Он подвел Мальву к окну, показал на озеро в парке, там едва маячили птицы в белом сне.
— А что это от вас вроде овечьим салом отдает?
— Все эти дни свежевал овец, топил сало, рабочих рук не хватает в коммуне… Ну и приходится вожаку не верховодить, а работать вместе со всеми. Молочу, скирдую, хожу за плугом, вот только по свекле не взял себе нормы, там пяти пальцев мало, надо хотя бы семь.
— Всю жизнь мечтала жить в этом дворце, так он мне нравился, так манил еще с детских лет! Уж не вступить ли в коммуну? Андриан жалел, что не вступил…
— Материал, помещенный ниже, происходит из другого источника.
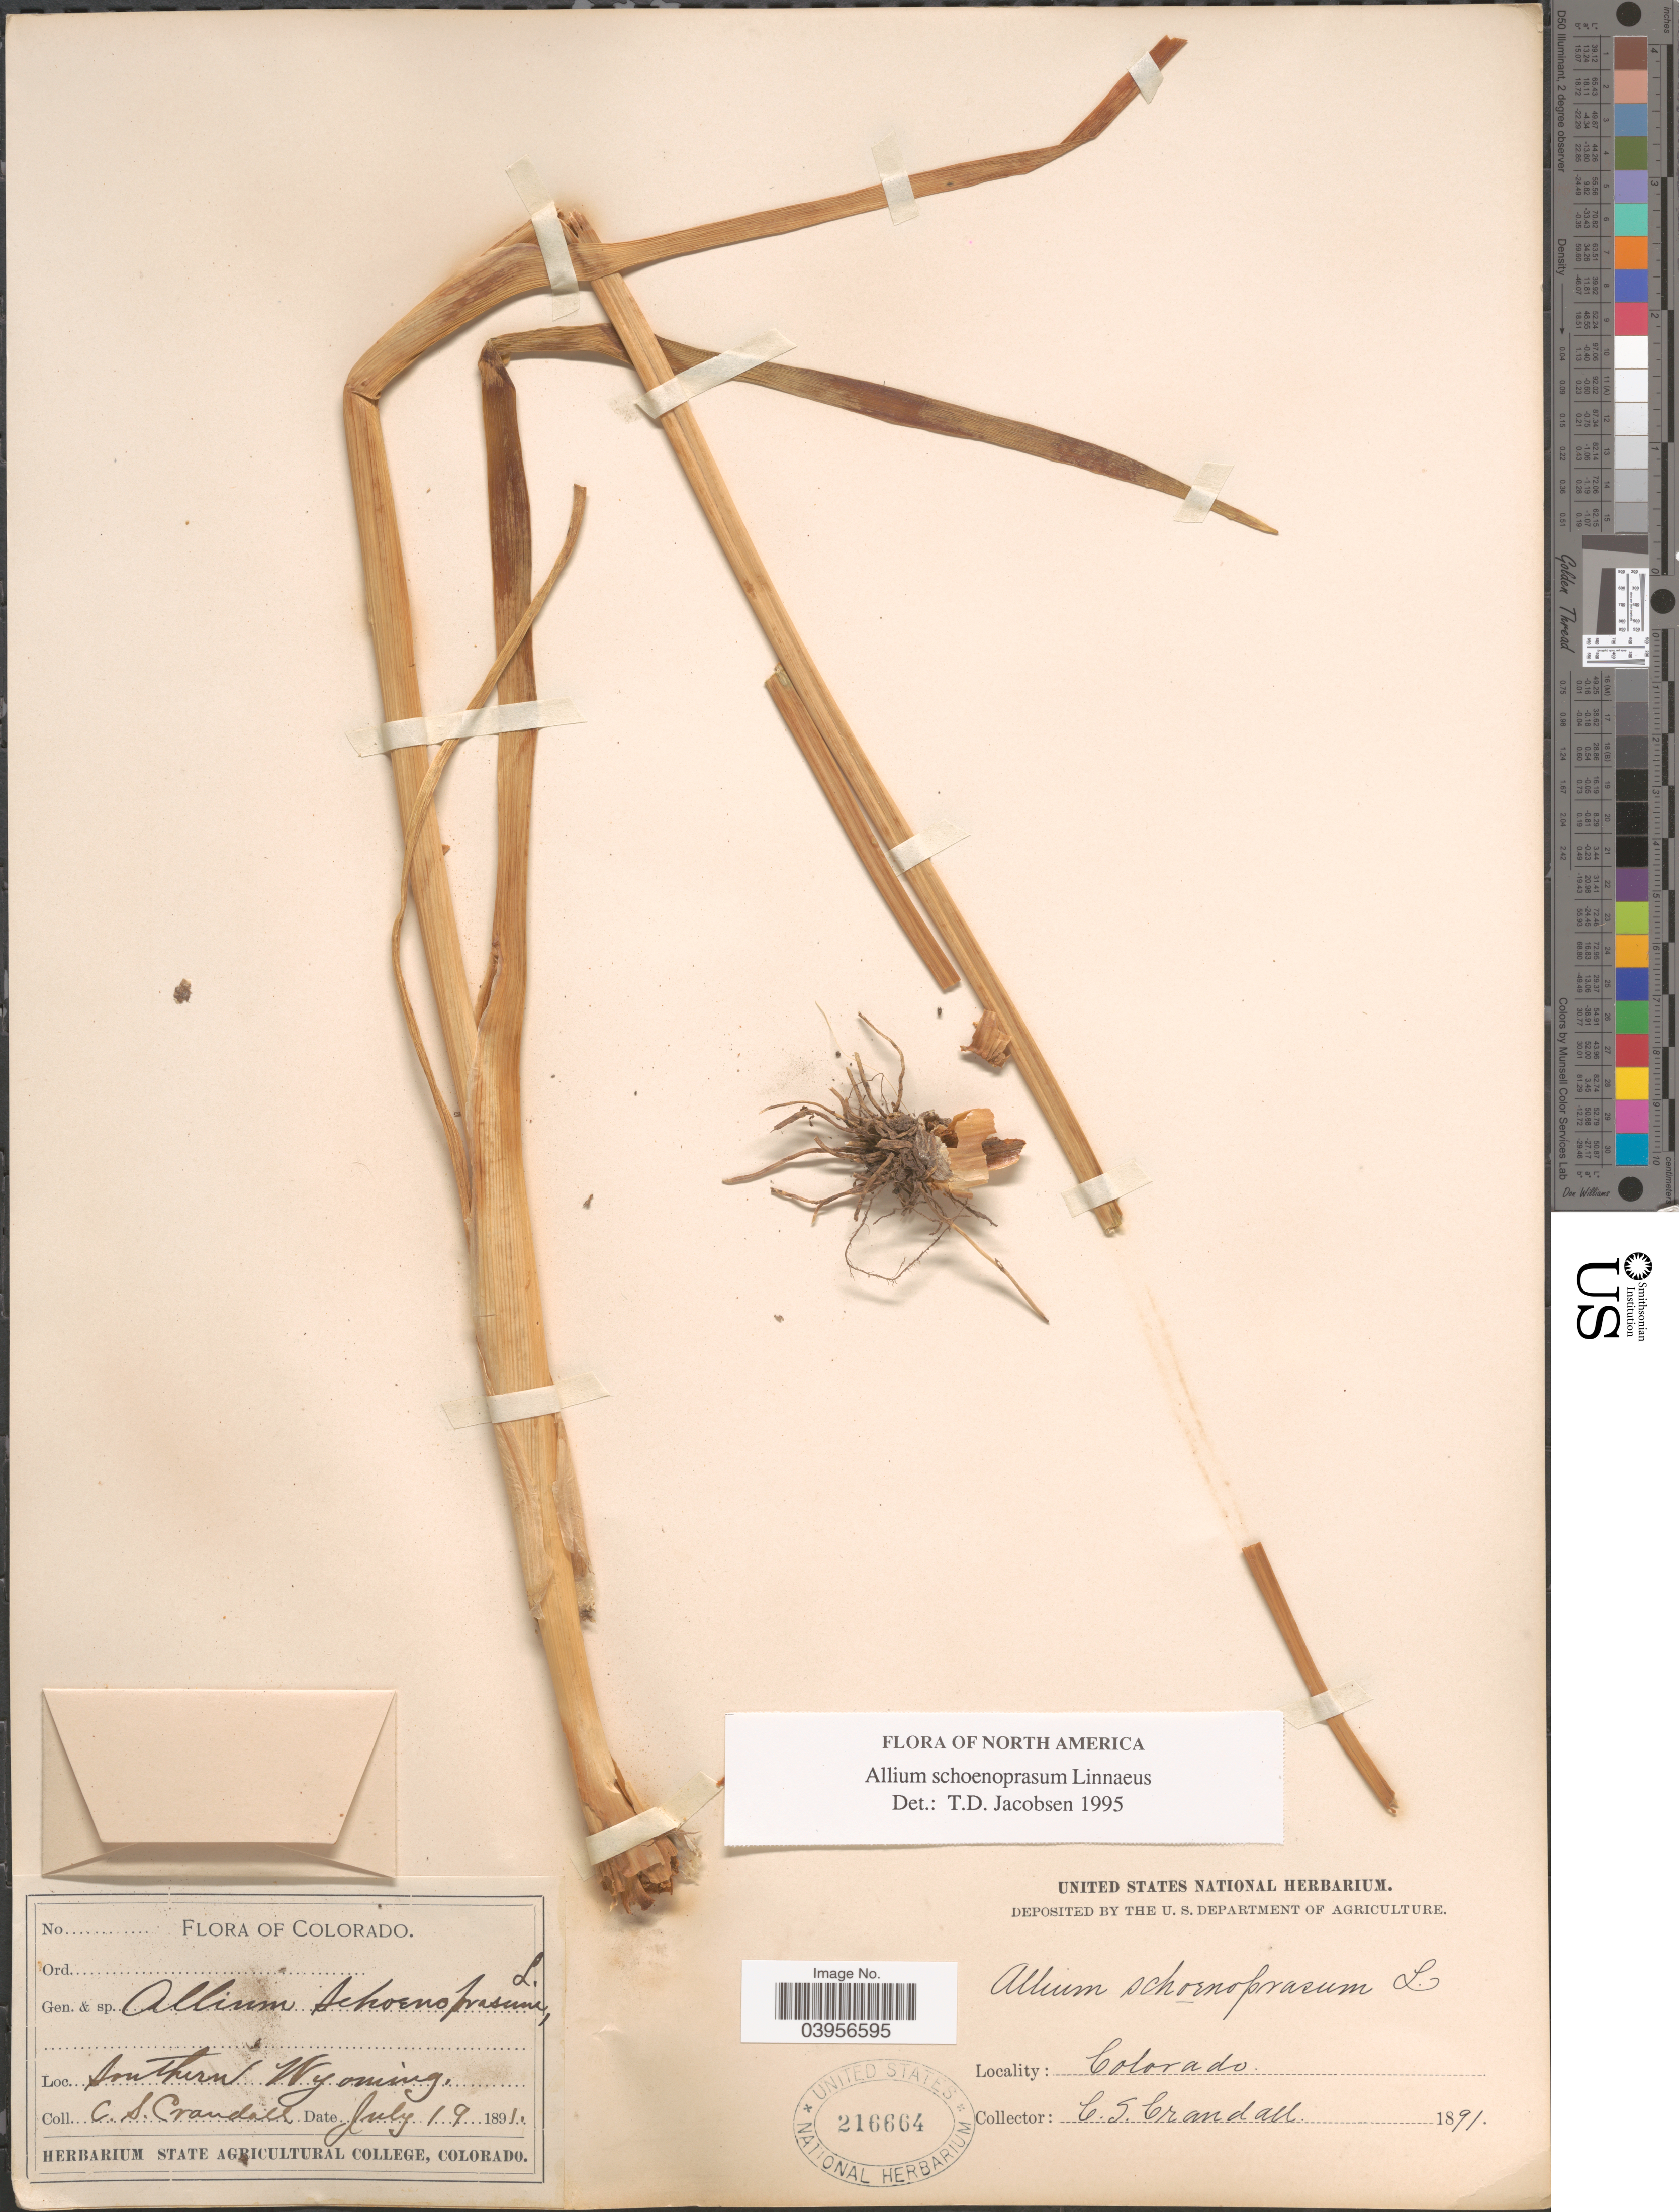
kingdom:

— Я знаю, он говорил. Только поздно… Нам нужны, Мальва, люди смелые, самоотверженные и бескорыстные. Это ассоциация добровольная, как Запорожская Сечь. Одиноких женщин мы принимаем охотно, только не таких, как ты. Много чести для вавилонской блудницы. Нет, живи пока в своем Вавилоне, тебе будет спокойнее без нас, а нам без тебя. Вот после сорока дней приедешь. Я подумаю, как с тобой быть…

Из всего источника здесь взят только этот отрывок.